◆ Given text:
This talk explores the methodologies and applications of continual learning, emphasizing its importance in various domains such as automotive, robotics, and natural language processing (NLP). In the automotive domain, we explore incremental learning approaches for adapting gesture recognition systems to individual drivers, enhancing human-vehicle interaction. In robotics, we combine reinforcement and imitation learning to develop a curriculum learning approach to create a surgeon-in-the-loop ophthalmic robotic apprentice. In the NLP domain, we teach LLM agents to learn from their mistakes, adapt to contextually valid changes, and protect against privacy, security, and social engineering attacks.

◆ Problems to solve:
1. In the continual learning abstract, what two kinds of learning are combined in the robotics work?
2. Put this sentence from the continual learning abstract into Spanish: "In the automotive domain, we explore incremental learning approaches for adapting gesture recognition systems to individual drivers, enhancing human-vehicle interaction."
3. Extend the continual learning abstract past its last sentence.

◆ Supplied entries:
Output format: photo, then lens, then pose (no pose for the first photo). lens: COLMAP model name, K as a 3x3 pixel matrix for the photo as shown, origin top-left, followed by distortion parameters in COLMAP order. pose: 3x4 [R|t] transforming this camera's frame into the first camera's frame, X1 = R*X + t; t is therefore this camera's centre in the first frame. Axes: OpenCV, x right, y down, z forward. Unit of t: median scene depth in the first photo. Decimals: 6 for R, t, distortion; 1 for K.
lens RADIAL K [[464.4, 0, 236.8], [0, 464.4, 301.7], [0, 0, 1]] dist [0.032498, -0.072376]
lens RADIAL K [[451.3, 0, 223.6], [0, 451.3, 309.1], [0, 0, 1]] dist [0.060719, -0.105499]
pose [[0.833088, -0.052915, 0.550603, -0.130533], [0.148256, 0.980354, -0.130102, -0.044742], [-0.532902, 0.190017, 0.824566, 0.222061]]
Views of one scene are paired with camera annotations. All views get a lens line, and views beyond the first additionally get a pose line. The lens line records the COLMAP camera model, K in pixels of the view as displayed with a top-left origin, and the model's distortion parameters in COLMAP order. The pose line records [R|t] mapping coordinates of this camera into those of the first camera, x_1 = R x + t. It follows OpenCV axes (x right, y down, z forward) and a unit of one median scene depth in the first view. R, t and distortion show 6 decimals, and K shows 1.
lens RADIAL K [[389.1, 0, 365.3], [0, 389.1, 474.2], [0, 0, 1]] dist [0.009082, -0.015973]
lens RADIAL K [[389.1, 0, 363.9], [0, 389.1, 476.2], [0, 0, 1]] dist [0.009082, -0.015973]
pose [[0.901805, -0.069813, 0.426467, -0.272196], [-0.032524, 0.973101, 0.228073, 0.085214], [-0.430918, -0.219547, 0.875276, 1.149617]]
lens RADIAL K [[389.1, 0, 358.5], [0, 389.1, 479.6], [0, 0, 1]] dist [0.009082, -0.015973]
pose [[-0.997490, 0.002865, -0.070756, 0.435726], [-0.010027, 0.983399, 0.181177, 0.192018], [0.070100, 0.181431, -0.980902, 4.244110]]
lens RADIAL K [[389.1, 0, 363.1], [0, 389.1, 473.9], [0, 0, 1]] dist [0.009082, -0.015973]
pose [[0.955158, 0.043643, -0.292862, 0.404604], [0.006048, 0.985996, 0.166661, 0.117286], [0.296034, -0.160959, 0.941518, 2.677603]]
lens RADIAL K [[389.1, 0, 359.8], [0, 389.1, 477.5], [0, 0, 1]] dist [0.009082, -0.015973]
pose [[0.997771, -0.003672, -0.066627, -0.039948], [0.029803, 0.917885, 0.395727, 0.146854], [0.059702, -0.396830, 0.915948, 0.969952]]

◆ Response list:
1. Reinforcement learning and imitation learning.

2. En el ámbito automotriz, exploramos enfoques de aprendizaje incremental para adaptar los sistemas de reconocimiento de gestos a cada conductor, mejorando la interacción entre el ser humano y el vehículo.

3.
Bio 
Amr Gomaa is a final-year Ph.D. candidate in Human-centered AI & Applied ML at the German Research Center for Artificial Intelligence (DFKI). He is also a Visiting Researcher at the University of Cambridge, focusing on feasible ML (specifically LLMs) solutions for HCI design processes and interfaces, and ensuring the robustness of contextual LLM agents in collaboration with Microsoft Cambridge. His work focuses on developing adaptable machine learning systems, including incremental learning, reinforcement learning, and imitation learning, applied to domains such as automotive, robotics, health, and LLM agents.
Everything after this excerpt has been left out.